La storia incredibile di Alfredo Binda, quell’uomo solo all’attacco

Ogni volta che qualcuno sostiene che un uomo solo non può fare la differenza, bisognerebbe raccontargli la storia di Alfredo Binda, uno dei più grandi ciclisti di tutti i tempi. Forte in pianura e in salita, Binda correva quando Coppi e Bartali portavano ancora i calzoncini corti, quando le strade erano sterrate e il ciclismo era uno sport per uomini d’acciaio.

Nato in provincia di Varese, dal lunedì al venerdì faceva lo stuccatore per mantenere la famiglia e la domenica correva e vinceva: 5 Giri d’Italia, 3 Campionati del Mondo, 4 Giri di Lombardia e 2 Milano-Sanremo.

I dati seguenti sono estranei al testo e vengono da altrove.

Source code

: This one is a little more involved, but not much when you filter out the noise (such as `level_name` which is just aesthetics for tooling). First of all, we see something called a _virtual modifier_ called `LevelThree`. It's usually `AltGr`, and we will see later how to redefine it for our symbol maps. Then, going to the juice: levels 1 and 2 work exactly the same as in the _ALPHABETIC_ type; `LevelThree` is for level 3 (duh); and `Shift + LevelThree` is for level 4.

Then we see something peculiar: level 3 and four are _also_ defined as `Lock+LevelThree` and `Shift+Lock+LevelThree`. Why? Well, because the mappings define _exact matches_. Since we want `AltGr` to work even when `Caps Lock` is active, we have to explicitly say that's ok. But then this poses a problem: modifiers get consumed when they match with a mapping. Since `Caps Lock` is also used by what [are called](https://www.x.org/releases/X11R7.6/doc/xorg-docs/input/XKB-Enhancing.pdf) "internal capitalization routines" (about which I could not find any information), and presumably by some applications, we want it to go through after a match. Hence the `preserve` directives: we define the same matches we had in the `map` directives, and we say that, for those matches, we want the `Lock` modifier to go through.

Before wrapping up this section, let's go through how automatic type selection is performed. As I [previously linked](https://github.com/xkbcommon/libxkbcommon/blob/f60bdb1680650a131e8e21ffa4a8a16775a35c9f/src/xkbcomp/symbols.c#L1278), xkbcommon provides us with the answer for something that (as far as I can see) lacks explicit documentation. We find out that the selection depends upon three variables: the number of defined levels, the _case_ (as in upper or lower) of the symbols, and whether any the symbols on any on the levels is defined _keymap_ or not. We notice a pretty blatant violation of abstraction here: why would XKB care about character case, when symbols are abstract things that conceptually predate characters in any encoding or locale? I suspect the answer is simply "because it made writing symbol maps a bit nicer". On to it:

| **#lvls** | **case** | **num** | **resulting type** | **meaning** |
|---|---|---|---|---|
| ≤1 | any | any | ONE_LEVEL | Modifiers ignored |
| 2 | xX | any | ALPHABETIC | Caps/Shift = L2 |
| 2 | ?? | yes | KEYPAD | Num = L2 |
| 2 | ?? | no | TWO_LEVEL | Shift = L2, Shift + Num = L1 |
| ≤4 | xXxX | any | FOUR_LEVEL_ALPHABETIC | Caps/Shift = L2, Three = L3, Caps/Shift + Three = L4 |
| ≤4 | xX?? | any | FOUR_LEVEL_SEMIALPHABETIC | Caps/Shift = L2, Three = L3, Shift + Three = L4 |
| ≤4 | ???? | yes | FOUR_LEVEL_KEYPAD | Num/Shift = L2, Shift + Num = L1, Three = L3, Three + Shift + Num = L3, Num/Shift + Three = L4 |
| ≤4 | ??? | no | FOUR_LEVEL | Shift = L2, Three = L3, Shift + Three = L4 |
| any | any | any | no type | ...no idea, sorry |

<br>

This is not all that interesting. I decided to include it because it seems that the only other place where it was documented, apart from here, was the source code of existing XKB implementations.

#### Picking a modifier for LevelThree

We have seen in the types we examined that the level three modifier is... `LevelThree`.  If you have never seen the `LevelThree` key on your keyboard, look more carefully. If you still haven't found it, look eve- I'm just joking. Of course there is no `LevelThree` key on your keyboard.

Una carriera straordinaria a cavallo delle due guerre, corse in Francia e in Italia, vinse su qualsiasi tipo di strada e in qualsiasi condizione meteorologica.

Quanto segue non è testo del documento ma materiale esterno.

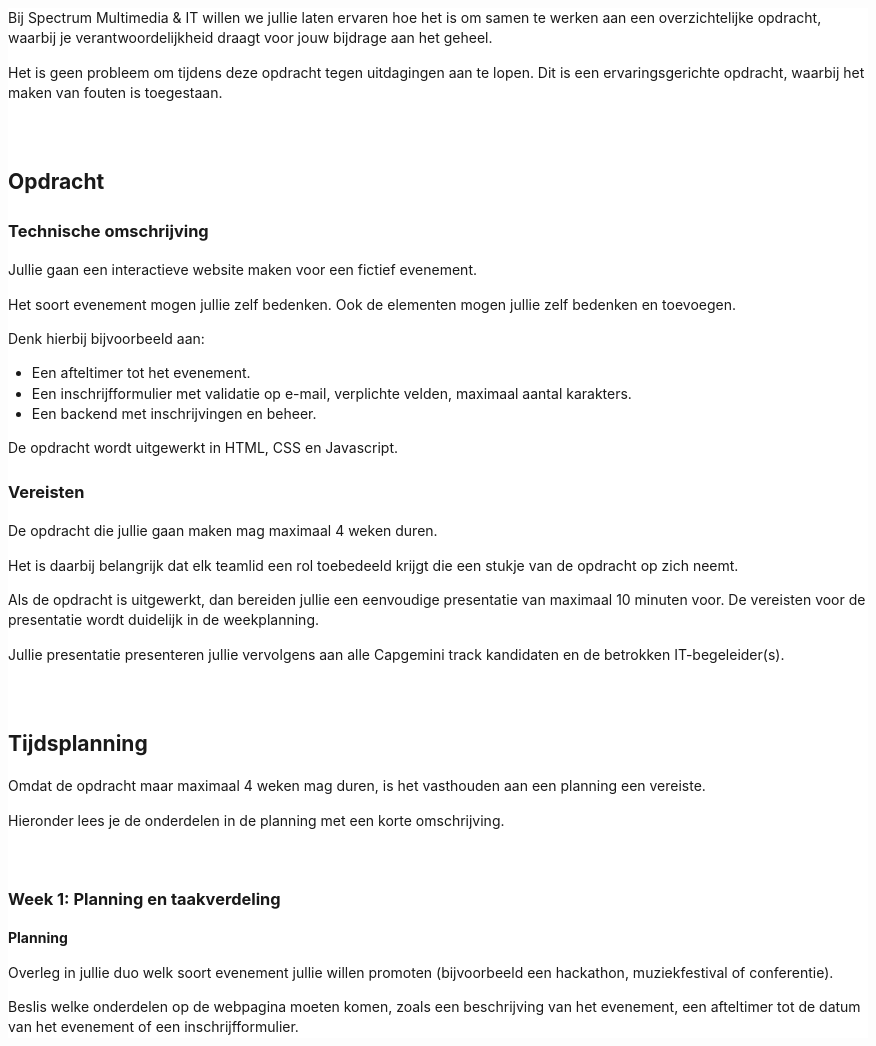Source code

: Bij Spectrum Multimedia & IT willen we jullie laten ervaren hoe het is om samen te werken aan een overzichtelijke opdracht, waarbij je verantwoordelijkheid draagt voor jouw bijdrage aan het geheel.

Het is geen probleem om tijdens deze opdracht tegen uitdagingen aan te lopen. Dit is een ervaringsgerichte opdracht, waarbij het maken van fouten is toegestaan.

<br>

## Opdracht

### Technische omschrijving

Jullie gaan een interactieve website maken voor een fictief evenement.

Het soort evenement mogen jullie zelf bedenken. Ook de elementen mogen jullie zelf bedenken en toevoegen.

Denk hierbij bijvoorbeeld aan:
- Een afteltimer tot het evenement.
- Een inschrijfformulier met validatie op e-mail, verplichte velden, maximaal aantal karakters.
- Een backend met inschrijvingen en beheer.

De opdracht wordt uitgewerkt in HTML, CSS en Javascript.

### Vereisten

De opdracht die jullie gaan maken mag maximaal 4 weken duren.

Het is daarbij belangrijk dat elk teamlid een rol toebedeeld krijgt die een stukje van de opdracht op zich neemt.

Als de opdracht is uitgewerkt, dan bereiden jullie een eenvoudige presentatie van maximaal 10 minuten voor. De vereisten voor de presentatie wordt duidelijk in de weekplanning.

Jullie presentatie presenteren jullie vervolgens aan alle Capgemini track kandidaten en de betrokken IT-begeleider(s).

<br>

## Tijdsplanning

Omdat de opdracht maar maximaal 4 weken mag duren, is het vasthouden aan een planning een vereiste.

Hieronder lees je de onderdelen in de planning met een korte omschrijving.

<br>

### Week 1: Planning en taakverdeling

**Planning**

Overleg in jullie duo welk soort evenement jullie willen promoten (bijvoorbeeld een hackathon, muziekfestival of conferentie).

Beslis welke onderdelen op de webpagina moeten komen, zoals een beschrijving van het evenement, een afteltimer tot de datum van het evenement of een inschrijfformulier.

Era talmente forte che nel 1930 gli organizzatori del Giro d’Italia lo pagarono per restare a casa. Nel 1936 si ritirò per manifesta superiorità, diventò Commissario Tecnico della Nazionale Italiana di Ciclismo, che guidò per dodici anni portando al successo due giovani corridori che ne avrebbero fatta di strada: Fausto Coppi e Gino Bartali.

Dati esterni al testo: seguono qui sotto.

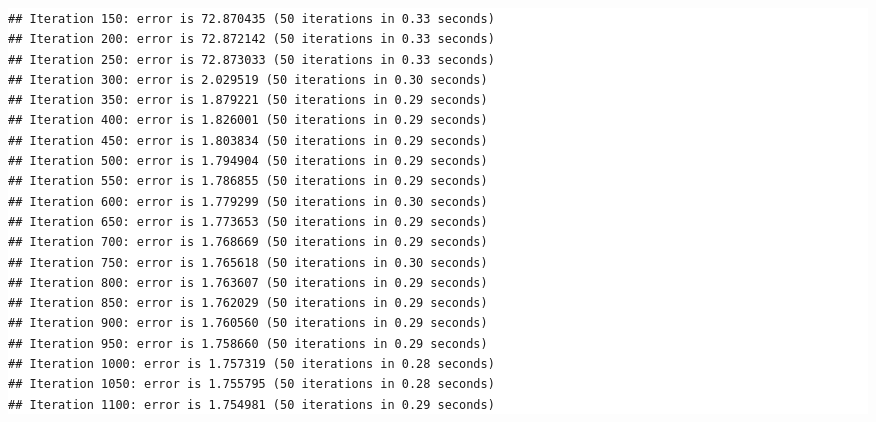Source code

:     ## Iteration 150: error is 72.870435 (50 iterations in 0.33 seconds)
    ## Iteration 200: error is 72.872142 (50 iterations in 0.33 seconds)
    ## Iteration 250: error is 72.873033 (50 iterations in 0.33 seconds)
    ## Iteration 300: error is 2.029519 (50 iterations in 0.30 seconds)
    ## Iteration 350: error is 1.879221 (50 iterations in 0.29 seconds)
    ## Iteration 400: error is 1.826001 (50 iterations in 0.29 seconds)
    ## Iteration 450: error is 1.803834 (50 iterations in 0.29 seconds)
    ## Iteration 500: error is 1.794904 (50 iterations in 0.29 seconds)
    ## Iteration 550: error is 1.786855 (50 iterations in 0.29 seconds)
    ## Iteration 600: error is 1.779299 (50 iterations in 0.30 seconds)
    ## Iteration 650: error is 1.773653 (50 iterations in 0.29 seconds)
    ## Iteration 700: error is 1.768669 (50 iterations in 0.29 seconds)
    ## Iteration 750: error is 1.765618 (50 iterations in 0.30 seconds)
    ## Iteration 800: error is 1.763607 (50 iterations in 0.29 seconds)
    ## Iteration 850: error is 1.762029 (50 iterations in 0.29 seconds)
    ## Iteration 900: error is 1.760560 (50 iterations in 0.29 seconds)
    ## Iteration 950: error is 1.758660 (50 iterations in 0.29 seconds)
    ## Iteration 1000: error is 1.757319 (50 iterations in 0.28 seconds)
    ## Iteration 1050: error is 1.755795 (50 iterations in 0.28 seconds)
    ## Iteration 1100: error is 1.754981 (50 iterations in 0.29 seconds)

Binda è stato un campione d’altri tempi, quando per dirla alla De Gregori “si correva per rabbia o per amore”, quando il ciclismo era uno sport povero e i corridori dovevano lavorare per portare il pane a casa.

Una leggenda metropolitana narra che i piloti kamikaze giapponesi tenessero una foto di Alfredo Binda sulla plancia dei loro aerei prima di lanciarsi a picco sulle portaerei americane durante la seconda guerra mondiale. Che sia vero o meno, la dice tutta sulla fama di quell’uomo solo all’attacco, troppo forte per correre.